[Date Prev][Date Next]   [Thread Prev][Thread Next]   [Thread Index] [Date Index] [Author Index]

Re: Things to do this week instead of arguing about mixers

Tom Lane wrote:
> John Reiser <jreiser BitWagon com> writes:
>> Eric Sandeen wrote:
>>> Now that we have ext4 as the new default filesystem, it'd be nice if we
>>> can get more applications to take advantage of some of the features.
>>   [snip]
>>> Only a few applications are taking advantage of [preallocation] so far,
>>> in part because it's new.
>> And in part because the compatibility issues are a pain.
> And in part because they don't give a damn.  It's really hard to name
> very many applications where this is likely to give a big enough
> performance boost to justify dealing with filesystem-dependent
> optimizations.  (Because it's filesystem dependent, you couldn't even
> drive it off a configuration switch; you'd have to probe at runtime
> to determine whether there was anything you could do.)
※ ※ ※
■ WORK TASK 1
Print the part of the ext4 message between "Re: Things to" and "of the features.", inclusive.
■ WORK TASK 2
Answer these questions from the ext4 message, one per line:
(a) Which filesystem is named as the new default?
(b) Besides being new, what other reason does John Reiser give for few applications using preallocation?
(c) According to Tom Lane, what would you have to do at runtime instead of relying on a configuration switch?
※ ※ ※
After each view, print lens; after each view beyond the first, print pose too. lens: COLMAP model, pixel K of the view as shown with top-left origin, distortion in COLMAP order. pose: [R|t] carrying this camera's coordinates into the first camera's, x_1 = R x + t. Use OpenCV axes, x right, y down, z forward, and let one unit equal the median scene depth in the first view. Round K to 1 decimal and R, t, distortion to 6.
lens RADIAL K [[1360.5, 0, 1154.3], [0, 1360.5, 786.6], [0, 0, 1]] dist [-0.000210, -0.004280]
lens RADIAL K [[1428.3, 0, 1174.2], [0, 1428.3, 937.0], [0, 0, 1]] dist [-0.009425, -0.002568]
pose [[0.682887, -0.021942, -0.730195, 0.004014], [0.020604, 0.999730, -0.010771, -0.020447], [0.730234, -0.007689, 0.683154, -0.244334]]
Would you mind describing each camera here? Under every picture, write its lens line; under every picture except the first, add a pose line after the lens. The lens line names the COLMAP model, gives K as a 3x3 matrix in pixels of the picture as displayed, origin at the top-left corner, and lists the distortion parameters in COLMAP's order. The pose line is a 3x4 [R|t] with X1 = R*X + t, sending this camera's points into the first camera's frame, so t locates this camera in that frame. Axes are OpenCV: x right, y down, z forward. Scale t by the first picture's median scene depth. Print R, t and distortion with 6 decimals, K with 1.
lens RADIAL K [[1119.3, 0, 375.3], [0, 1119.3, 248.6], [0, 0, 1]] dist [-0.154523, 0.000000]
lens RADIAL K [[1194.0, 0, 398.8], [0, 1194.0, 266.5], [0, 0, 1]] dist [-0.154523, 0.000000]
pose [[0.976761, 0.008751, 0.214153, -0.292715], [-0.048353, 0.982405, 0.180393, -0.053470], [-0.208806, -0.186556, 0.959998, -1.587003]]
※ ※ ※
■ YOUR RESPONSE 1
Re: Things to do this week instead of arguing about mixers

Tom Lane wrote:
> John Reiser <jreiser BitWagon com> writes:
>> Eric Sandeen wrote:
>>> Now that we have ext4 as the new default filesystem, it'd be nice if we
>>> can get more applications to take advantage of some of the features.

■ YOUR RESPONSE 2
(a) ext4
(b) The compatibility issues are a pain.
(c) Probe at runtime to determine whether there was anything you could do.